I’ll call you ‘Sir’ and you call me ‘slut’

by
Reader, he thrashed me!

Surprisingly, Black Lace have billed Wicked Games as a memoir, which throws up the question: when do a writer’s experiences stop being good copy for their (fictional) book and become something more based on fact? If this really is a memoir, then it runs curiously close to what I would imagine to be the publisher’s guidelines and style sheet for most mummy-porn with a submissive/dominant twist. In other words, girl meets boy, girl fancies boy, boy fancies girl, kinky relationship challenges arise and are overcome, boy and girl become as one.

There is the actual ‘wicked’ stuff. A veritable call-me-Sir, call-me-slut tick-box list of butt-plugs, anal sex, zebra-patterned love swings, fisting, tying-up, spanking and whipping. We have a male hero, a gnarly-handed, olive-skinned Greek Cypriot alpha male, whose charm, sophistication and vulnerability know no bounds. Then there’s the heroine-author, whose indecisive will-I-won’t-I toe-dipping into the chill waters of corporal punishment lasts conveniently far into the book. The heroine’s mandatory competition arrives belatedly in the shape of the hero’s ex-wife. This inevitable Mrs Danvers/Grace Pool figure, by now crucial to introduce some much-needed conflict, appears at last in a brief walk-on part. She’s late, disappointing and anti-climactic.

Record excerpts:
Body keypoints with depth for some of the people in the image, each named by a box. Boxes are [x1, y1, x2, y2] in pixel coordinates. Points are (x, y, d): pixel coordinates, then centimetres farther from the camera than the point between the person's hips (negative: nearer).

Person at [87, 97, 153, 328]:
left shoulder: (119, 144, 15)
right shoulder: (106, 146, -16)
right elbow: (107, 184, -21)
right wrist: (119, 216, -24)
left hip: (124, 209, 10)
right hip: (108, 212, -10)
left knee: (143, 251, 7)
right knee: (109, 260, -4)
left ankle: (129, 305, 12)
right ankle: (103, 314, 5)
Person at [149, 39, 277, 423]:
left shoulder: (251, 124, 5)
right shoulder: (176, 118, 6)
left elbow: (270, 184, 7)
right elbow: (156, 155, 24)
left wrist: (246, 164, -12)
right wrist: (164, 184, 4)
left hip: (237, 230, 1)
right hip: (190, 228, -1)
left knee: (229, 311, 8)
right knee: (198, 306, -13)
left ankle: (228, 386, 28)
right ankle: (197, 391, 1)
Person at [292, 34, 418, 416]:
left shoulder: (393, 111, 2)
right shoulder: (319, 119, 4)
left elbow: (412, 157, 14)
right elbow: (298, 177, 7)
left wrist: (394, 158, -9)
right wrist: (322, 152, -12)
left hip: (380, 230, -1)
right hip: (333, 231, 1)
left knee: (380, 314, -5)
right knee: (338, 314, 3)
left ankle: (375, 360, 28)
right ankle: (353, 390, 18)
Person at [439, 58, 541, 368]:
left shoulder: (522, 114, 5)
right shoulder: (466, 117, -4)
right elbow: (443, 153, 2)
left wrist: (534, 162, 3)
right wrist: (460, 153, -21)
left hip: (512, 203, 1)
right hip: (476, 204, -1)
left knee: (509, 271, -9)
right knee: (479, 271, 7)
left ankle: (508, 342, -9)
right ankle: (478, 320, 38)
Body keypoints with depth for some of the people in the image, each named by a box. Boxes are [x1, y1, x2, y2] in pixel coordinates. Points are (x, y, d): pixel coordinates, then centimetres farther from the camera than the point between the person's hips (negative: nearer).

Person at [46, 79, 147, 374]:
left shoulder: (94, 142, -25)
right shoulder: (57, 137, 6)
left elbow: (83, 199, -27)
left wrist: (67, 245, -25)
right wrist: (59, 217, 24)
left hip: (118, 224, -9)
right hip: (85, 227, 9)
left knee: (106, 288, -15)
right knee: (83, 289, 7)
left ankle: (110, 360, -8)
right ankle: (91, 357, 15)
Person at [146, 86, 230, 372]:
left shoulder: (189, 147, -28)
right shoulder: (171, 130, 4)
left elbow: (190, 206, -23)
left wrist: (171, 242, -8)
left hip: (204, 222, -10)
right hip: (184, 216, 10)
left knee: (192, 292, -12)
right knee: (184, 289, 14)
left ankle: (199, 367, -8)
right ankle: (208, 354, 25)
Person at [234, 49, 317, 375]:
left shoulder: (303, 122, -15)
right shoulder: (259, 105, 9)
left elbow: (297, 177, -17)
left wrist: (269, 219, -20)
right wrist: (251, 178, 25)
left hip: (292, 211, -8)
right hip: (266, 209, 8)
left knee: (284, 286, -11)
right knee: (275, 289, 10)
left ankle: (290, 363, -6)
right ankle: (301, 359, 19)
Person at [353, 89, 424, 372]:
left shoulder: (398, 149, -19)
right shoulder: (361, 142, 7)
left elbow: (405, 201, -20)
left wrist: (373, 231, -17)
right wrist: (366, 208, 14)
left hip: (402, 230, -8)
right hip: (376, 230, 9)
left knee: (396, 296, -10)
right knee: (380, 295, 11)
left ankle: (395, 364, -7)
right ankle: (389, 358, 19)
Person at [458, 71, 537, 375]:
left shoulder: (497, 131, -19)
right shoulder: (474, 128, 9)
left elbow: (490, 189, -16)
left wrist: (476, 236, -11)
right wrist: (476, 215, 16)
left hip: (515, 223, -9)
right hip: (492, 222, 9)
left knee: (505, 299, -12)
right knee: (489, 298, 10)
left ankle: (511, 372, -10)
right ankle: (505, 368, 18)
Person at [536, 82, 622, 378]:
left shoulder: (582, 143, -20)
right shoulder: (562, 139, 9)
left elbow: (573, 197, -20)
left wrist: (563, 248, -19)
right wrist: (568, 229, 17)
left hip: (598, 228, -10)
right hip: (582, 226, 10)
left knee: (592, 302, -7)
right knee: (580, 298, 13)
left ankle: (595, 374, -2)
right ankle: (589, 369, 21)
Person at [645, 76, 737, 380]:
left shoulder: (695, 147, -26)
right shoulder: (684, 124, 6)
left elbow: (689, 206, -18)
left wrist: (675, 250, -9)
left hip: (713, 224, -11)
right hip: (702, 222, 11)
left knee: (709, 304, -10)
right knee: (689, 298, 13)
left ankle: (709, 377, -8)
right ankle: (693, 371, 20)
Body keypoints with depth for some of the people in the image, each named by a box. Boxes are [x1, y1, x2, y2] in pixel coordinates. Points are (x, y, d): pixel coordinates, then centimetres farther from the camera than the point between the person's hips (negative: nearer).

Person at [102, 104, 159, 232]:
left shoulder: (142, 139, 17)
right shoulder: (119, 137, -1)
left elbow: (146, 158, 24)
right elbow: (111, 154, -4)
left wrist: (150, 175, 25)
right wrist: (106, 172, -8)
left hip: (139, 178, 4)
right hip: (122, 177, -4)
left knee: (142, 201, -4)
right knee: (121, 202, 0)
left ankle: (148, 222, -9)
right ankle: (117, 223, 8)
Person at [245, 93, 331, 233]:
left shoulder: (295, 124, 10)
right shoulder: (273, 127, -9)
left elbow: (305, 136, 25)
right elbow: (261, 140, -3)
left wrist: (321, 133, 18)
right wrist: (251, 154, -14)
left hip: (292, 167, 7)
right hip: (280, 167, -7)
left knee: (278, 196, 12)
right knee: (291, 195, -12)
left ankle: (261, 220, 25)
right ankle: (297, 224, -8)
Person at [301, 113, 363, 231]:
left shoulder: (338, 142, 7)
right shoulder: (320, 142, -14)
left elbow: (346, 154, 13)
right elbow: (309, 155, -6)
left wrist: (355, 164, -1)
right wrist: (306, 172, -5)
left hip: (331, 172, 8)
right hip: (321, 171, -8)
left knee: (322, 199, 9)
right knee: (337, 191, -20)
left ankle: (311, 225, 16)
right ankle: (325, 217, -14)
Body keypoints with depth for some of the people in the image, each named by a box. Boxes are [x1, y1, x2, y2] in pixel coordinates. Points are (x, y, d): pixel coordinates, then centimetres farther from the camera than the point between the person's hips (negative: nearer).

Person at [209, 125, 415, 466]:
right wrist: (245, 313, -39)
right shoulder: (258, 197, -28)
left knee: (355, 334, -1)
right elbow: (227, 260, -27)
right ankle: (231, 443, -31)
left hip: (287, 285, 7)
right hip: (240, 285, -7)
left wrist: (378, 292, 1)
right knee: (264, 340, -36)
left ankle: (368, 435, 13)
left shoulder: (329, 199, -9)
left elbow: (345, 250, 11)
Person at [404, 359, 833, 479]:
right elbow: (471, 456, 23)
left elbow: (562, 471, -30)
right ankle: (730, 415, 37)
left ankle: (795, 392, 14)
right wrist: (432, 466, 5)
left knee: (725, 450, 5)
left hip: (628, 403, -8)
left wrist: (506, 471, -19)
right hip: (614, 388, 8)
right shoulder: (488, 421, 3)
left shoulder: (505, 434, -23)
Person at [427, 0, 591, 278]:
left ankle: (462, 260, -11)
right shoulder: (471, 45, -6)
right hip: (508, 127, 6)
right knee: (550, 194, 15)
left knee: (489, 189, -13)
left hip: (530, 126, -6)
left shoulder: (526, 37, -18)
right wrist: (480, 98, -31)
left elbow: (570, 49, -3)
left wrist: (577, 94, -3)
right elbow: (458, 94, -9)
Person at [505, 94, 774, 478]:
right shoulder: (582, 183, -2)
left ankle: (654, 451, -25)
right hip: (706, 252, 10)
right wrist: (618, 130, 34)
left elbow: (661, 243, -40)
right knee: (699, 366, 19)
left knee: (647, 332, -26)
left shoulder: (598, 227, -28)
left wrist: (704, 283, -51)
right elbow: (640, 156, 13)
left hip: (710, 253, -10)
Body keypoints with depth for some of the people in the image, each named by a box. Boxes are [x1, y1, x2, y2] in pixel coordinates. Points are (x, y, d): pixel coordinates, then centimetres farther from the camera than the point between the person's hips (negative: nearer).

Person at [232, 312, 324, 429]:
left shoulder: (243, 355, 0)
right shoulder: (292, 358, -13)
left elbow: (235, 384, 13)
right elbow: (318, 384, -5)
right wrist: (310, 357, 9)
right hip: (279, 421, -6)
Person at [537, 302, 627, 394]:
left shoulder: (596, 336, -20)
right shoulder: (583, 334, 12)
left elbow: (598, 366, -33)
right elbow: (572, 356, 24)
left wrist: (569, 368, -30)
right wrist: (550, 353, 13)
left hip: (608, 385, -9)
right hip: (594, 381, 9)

About this exercise:
Reproduce the entire review of Wicked Games above, word for word.

Response for this exercise:
I’ll call you ‘Sir’ and you call me ‘slut’

by
Reader, he thrashed me!

Surprisingly, Black Lace have billed Wicked Games as a memoir, which throws up the question: when do a writer’s experiences stop being good copy for their (fictional) book and become something more based on fact? If this really is a memoir, then it runs curiously close to what I would imagine to be the publisher’s guidelines and style sheet for most mummy-porn with a submissive/dominant twist. In other words, girl meets boy, girl fancies boy, boy fancies girl, kinky relationship challenges arise and are overcome, boy and girl become as one.

There is the actual ‘wicked’ stuff. A veritable call-me-Sir, call-me-slut tick-box list of butt-plugs, anal sex, zebra-patterned love swings, fisting, tying-up, spanking and whipping. We have a male hero, a gnarly-handed, olive-skinned Greek Cypriot alpha male, whose charm, sophistication and vulnerability know no bounds. Then there’s the heroine-author, whose indecisive will-I-won’t-I toe-dipping into the chill waters of corporal punishment lasts conveniently far into the book. The heroine’s mandatory competition arrives belatedly in the shape of the hero’s ex-wife. This inevitable Mrs Danvers/Grace Pool figure, by now crucial to introduce some much-needed conflict, appears at last in a brief walk-on part. She’s late, disappointing and anti-climactic.